> **Exercise prompt**: Continue the news article classification notebook below, starting right after its last line.

> **Text provided**:
□ □ □ □ □ □ □

# News Article Classification

In [None]:
!pip install feedparser 
!pip install newspaper3k

In [None]:
import pandas as pd
import feedparser as fp
from  newspaper import Article
from datetime import datetime
import requests
from bs4 import BeautifulSoup
import numpy as np
import time
import pytz
import random

In [None]:
sources = {'terrorism': ['https://www.state.gov/rss-feed/counterterrorism/feed/',
                          'https://globalnews.ca/tag/terrorism/feed/',
                          'https://www.9news.com.au/terrorism/rss'],
           
 'political': ['https://globalnews.ca/politics/feed/',
              'https://www.aljazeera.com/xml/rss/all.xml',
              'https://globalnews.ca/politics/feed/'],
           
 'protest': ['https://www.theguardian.com/world/protest/rss',
              'https://globalnews.ca/tag/protest/feed/'],
           
 'natural_disaster': ['https://www.theguardian.com/world/natural--disasters/rss',
                      'https://globalnews.ca/tag/natural-disasters/feed/'],
           
 'positive': ['https://www.positive.news/feed/',
              'https://www.goodnewsnetwork.org/feed/'],
           
 'others': ['https://www.theguardian.com/science/rss',
              'https://globalnews.ca/science/feed/',
              'https://www.sciencenews.org/feed']}

In [None]:
def get_content(url):
    content = Article(url)
    content.download()
    content.parse()
    return content.text.replace("\n" , " ").lower()

In [None]:
get_content("https://globalnews.ca/news/10219172/rcmp-quebec-restauarant-stabbing-terrorism/")[:10]

In [None]:
def fetch_data(sources):
    main_ = { "title" : [] , "content" : [] , "label" : [] }
    for class_ , li in sources.items():
        for i in li :
            source_ = fp.parse(i)
            if source_.bozo == False :
                print(len(source_.entries))
                for data in source_.entries : 
                    main_["title"].append(data.title.lower())
                    content = get_content(data.link)

□ □ □ □ □ □ □

Stored data:
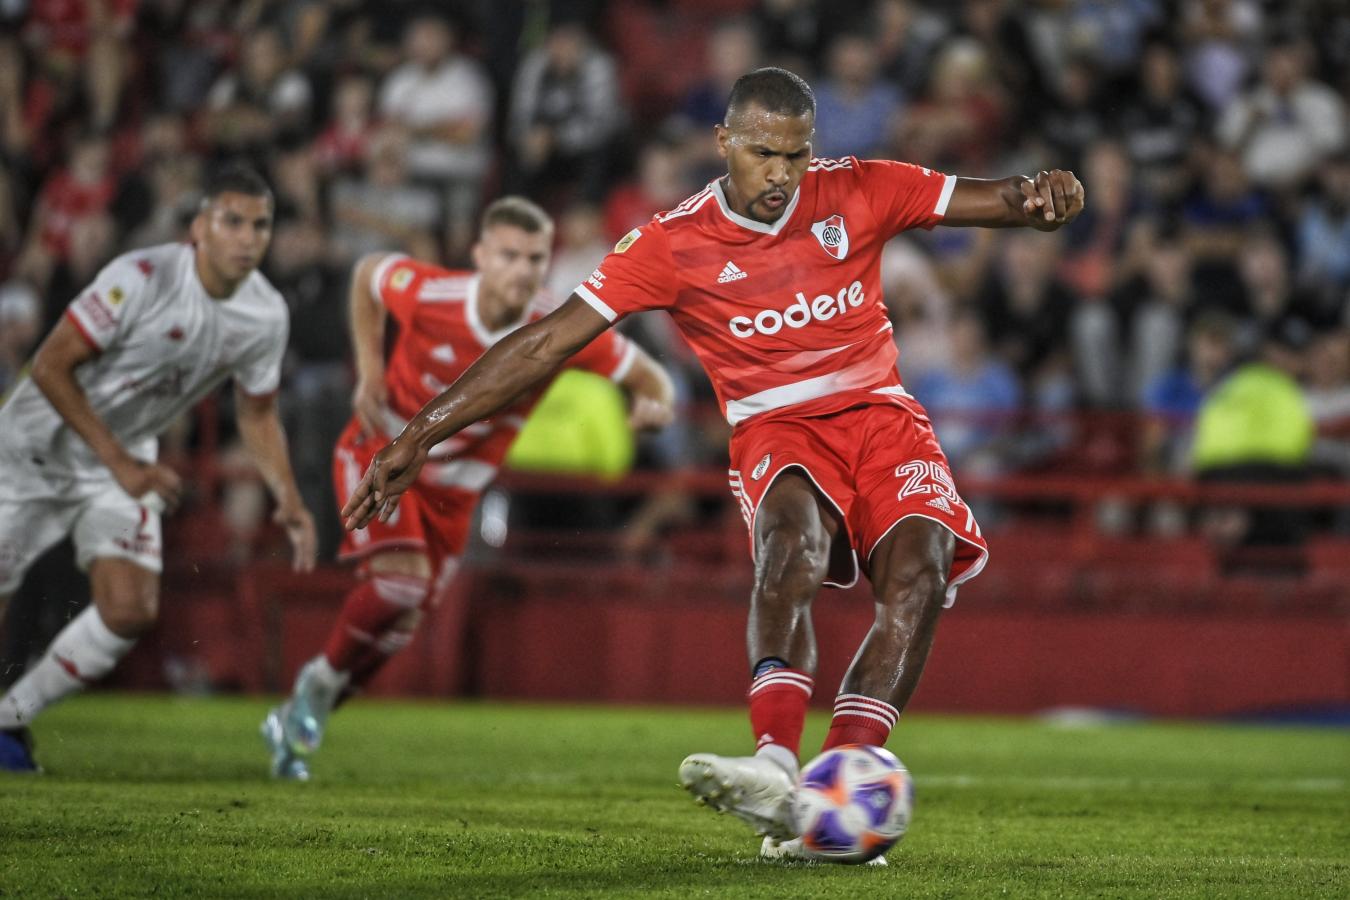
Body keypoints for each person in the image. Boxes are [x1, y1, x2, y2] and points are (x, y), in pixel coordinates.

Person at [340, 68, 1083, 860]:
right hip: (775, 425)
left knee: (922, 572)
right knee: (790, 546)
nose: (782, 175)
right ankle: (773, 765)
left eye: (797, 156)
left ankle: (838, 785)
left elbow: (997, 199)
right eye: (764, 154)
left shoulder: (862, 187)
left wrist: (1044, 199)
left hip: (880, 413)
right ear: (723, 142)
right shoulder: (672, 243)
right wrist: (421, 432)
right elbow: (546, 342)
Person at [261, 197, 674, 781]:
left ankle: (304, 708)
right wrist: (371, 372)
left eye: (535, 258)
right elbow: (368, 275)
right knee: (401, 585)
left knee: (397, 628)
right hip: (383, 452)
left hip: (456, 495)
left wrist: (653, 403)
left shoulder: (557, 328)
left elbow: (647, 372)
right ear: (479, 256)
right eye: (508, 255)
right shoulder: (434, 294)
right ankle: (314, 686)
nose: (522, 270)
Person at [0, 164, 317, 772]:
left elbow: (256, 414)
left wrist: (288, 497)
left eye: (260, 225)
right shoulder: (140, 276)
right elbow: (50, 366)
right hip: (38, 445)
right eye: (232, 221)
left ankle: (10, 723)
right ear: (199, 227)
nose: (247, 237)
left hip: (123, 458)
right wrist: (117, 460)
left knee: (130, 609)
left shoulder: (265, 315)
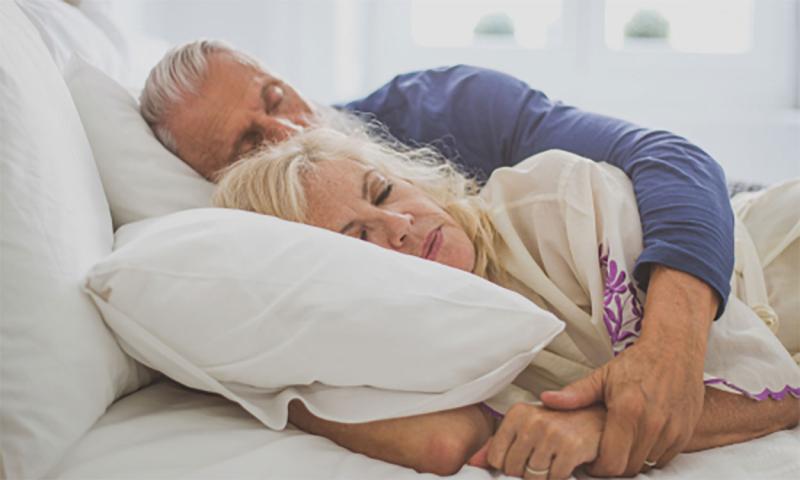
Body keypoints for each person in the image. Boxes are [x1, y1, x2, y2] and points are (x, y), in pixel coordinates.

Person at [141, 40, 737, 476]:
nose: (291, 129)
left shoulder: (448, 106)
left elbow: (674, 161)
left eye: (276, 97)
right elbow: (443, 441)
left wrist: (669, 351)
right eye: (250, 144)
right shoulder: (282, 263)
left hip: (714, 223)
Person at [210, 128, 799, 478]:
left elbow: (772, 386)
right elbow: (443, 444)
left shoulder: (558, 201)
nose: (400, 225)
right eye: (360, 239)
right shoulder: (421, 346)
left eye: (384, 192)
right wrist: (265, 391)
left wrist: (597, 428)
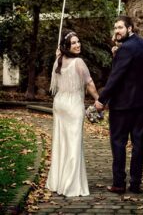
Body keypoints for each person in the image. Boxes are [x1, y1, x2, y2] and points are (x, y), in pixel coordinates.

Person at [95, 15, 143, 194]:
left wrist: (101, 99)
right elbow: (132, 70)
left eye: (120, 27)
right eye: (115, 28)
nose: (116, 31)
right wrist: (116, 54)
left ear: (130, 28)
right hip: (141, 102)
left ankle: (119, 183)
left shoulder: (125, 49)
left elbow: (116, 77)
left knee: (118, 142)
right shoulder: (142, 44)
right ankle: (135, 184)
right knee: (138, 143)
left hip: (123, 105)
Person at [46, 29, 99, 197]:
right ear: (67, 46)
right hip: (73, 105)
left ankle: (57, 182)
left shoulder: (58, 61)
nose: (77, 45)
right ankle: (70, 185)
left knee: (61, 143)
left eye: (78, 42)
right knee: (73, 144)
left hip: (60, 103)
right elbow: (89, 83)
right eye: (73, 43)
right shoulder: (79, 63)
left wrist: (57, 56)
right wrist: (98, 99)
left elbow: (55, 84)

□ □ □ □ □ □ □

> **Task answer**:
                    if content == '':
                        print(i.link)
                        content = data.summary_detial.value
                    main_["content"].append(content)
                    main_["label"].append(class_)
            elif source_.bozo == True :
                print(i)

    return main_

In [None]:
data = fetch_data(sources)

In [None]:
len(data["title"]), len(data["content"]), len(data["label"])

In [None]:
df = pd.DataFrame(data)
df.head()

In [None]:
value_counts = df.label.value_counts()

In [None]:
import plotly.express as px

fig = px.bar(x=value_counts.index, y=value_counts.values, labels={'x':'Category', 'y':'Count'})
fig.update_layout(title='Value Counts of Categories',
                  xaxis_title='Category',
                  yaxis_title='Count')

# Show the plot
fig.show()

In [None]:
import spacy
from nltk.stem.snowball import PorterStemmer , SnowballStemmer
from spacy.lang.en.stop_words import STOP_WORDS


stop_words_set = set(STOP_WORDS)
nlp = spacy.load("en_core_web_sm", disable=["parser", "ner"])
stemmer_ = SnowballStemmer("english")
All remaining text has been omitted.